Сейчас я изложу еще одну мысль и на этом закончу. Она основывается на вами же сделанном замечании, о котором я упоминал в начале этого письма. Я хочу сказать, что у наших английских комедиографов больше юмора, чем у писателей других национальностей. Это неудивительно, ибо я считаю юмор порождением чисто английским; во всяком случае, на другой почве он не получил такого развития, как у нас. А причиной тому я считаю то обстоятельство, что простой народ Англии в высокой степени пользуется свободой, независимостью и человеческими правами. Человек, обладающий юмором, не вынужден скрывать его или опасаться проявить его в полную силу. Есть у нас поговорка, в которой, может быть, умонастроение и дух нашего народа проявились не хуже, чем в каком-нибудь пространном рассуждении: кто захочет сорвать с шеста приз, тот и сможет его сорвать. Это для англичан принцип, и они следуют ему. Думается мне, что тут имеет немалое значение и обычный для англичан способ питаться: они едят много мяса и вообще не боятся грубой пищи. Впрочем, пусть об этом по-настоящему выскажутся медики. Теперь вы познакомились с моими суждениями о юморе и с моей способностью высказать их в столь сжатой форме и за столь короткое время. Буду благодарен, если вы укажете мне, в чем я ошибся. А так как вы имеете все основания поучить меня уму-разуму, полагаю, что имею право просить вас об этом.
Остаюсь — безоговорочно —
Вашим истинным другом и покорным слугой
У. Конгрив
Об искусственной комедии прошлого века[325]
Искусственная комедия, или комедия нравов, совсем исчезла с нашей сцены.

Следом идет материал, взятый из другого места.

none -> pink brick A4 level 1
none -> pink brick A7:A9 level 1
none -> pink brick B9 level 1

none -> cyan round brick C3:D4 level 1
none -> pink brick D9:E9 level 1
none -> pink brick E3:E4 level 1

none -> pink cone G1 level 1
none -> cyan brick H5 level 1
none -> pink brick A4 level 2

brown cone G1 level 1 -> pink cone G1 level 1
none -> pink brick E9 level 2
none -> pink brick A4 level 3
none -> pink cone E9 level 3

Если Конгрив и Фаркер[326] появятся в семь лет один раз, то тут же их освищут и снимут. Наше время не может их вынести. Неужели из-за нескольких безрассудных речей или проскальзывающей местами вольности диалога? Думаю, что не только из-за этого. Поведение их персонажей не отвечает требованиям нравственности. У нас все сводится к этому. Пустое волокитство, хотя бы и вымышленное, мечта, театральное развлечение одного вечера пугают нас точно так же, как тревожные проявления распущенности в поведении сына или подопечного в действительной жизни испугали бы родителя или опекуна.

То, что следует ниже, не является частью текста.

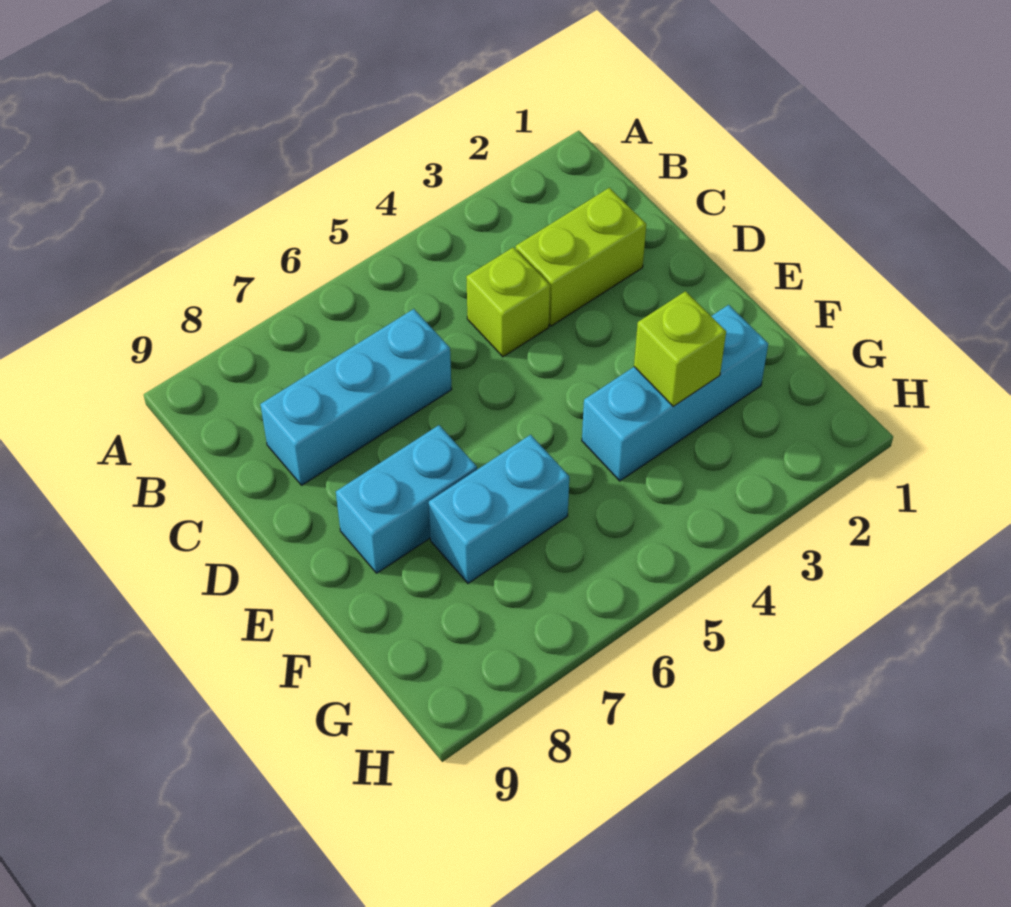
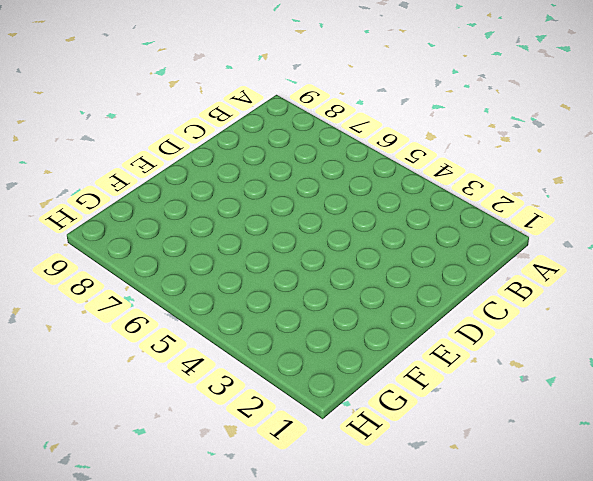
none -> lime brick C2:C3 level 1
none -> lime brick C4 level 1

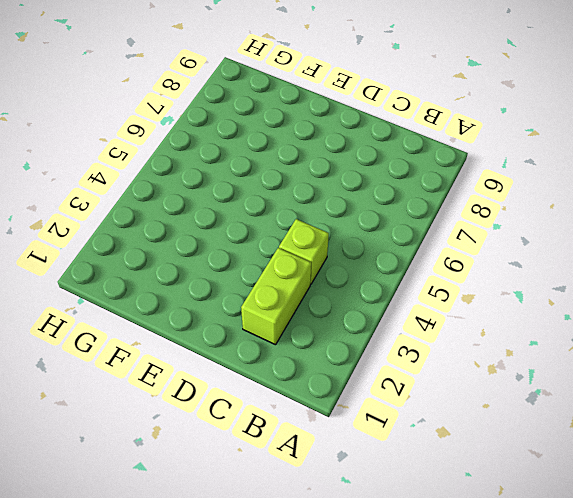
none -> cyan brick C6:C8 level 1
none -> cyan brick E7:E8 level 1

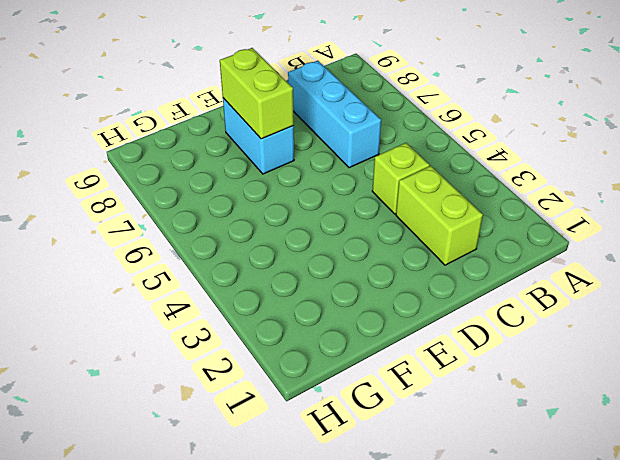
lime brick E7:E8 level 2 -> none
none -> cyan brick F2:F4 level 1
none -> cyan brick F6:F7 level 1

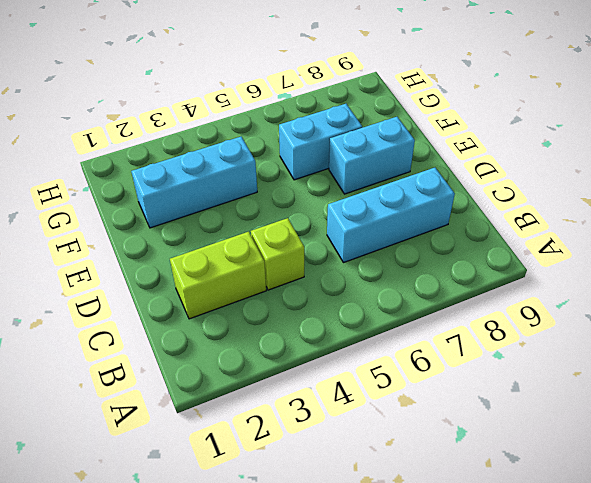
none -> lime brick F3 level 2

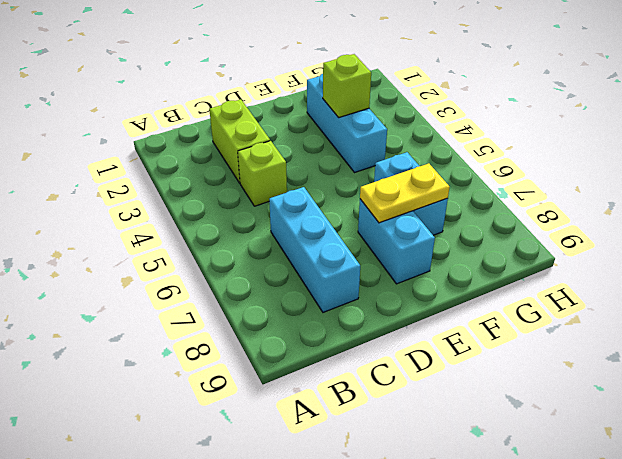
yellow plate E7:F7 level 2 -> none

У нас не осталось тех нейтральных эмоций, какие нужны для восприятия драмы. Мы взираем на театрального соблазнителя, который два часа кряду, и без всяких последствий, развязно повесничает, с той же суровостью, с какой наблюдаем действительные пороки и их влияние на этот и тот свет. Мы — зрители заговора или интриги (которые не сводимы к правилам строгой морали) — принимаем все это за истину. На место драматического персонажа мы ставим реальную личность и соответственно выносим свой приговор. Мы вызываем ее в наш суд, откуда она лишена возможности апеллировать к dramatis personae[327], своим ровням. Мы испорчены — нет, не сентиментальной комедией, но унаследовавшим ей тираном, еще более пагубным для нашею удовольствия, самодовлеющей и всепоглощающей драмой обыденной жизни, где моральный вывод — все, где вместо выдуманных, полудостоверных сценических лицедеев (призраков старой комедии) мы узнаем самих себя, наших братьев, тетушек, родственников, единомышленников, покровителей, врагов — таких же, как в жизни, — узнаем их с таким живым и захватывающим интересом, что не можем позволить нашему нравственному чутью (в его самых глубоких и самых жизненных заключениях) проявить снисходительность или задремать хотя бы на мгновение. Все, что там совершается, неизменно волнует нас точно так же, как те же события и характеры волновали бы в обычных жизненных обстоятельствах. Мы несем с собой в театр свои домашние заботы. Мы не ходим туда, как наши предки, чтобы убежать от гнета действительности, а для того, чтобы подтвердить свое понимание этой действительности, чтобы вдвойне застраховать себя и получить от судьбы вексель. Мы хотим пережить трудные дни нашей жизни дважды — в точности, как Одиссей, которому была дарована печальная привилегия дважды сойти в царство теней[328].
Все, что в характере нейтрально, все, что стоит между пороком и добродетелью, все, что в сущности не безразлично к ним, поскольку всерьез вопрос о них не ставится, это блаженное место отдохновения от бремени непрерывной моральной оценки — это святилище, эта безмятежная Альзация[329] гонимой казуистики — все что уничтожено и объявлено вредным для интересов общества. Привилегии этого места упразднены законом. Мы не смеем больше задерживаться на образах или обозначениях зла. Подобно глупым собакам мы лаем на тени. Мы страшимся заразы, исходящей от сценического изображения хвори, и пугаемся нарисованной язвы. Мы так озабочены, как бы наша мораль не простыла, что укутываем ее в просторное одеяло предосторожности, оберегая от дуновения ветра и лучей солнца.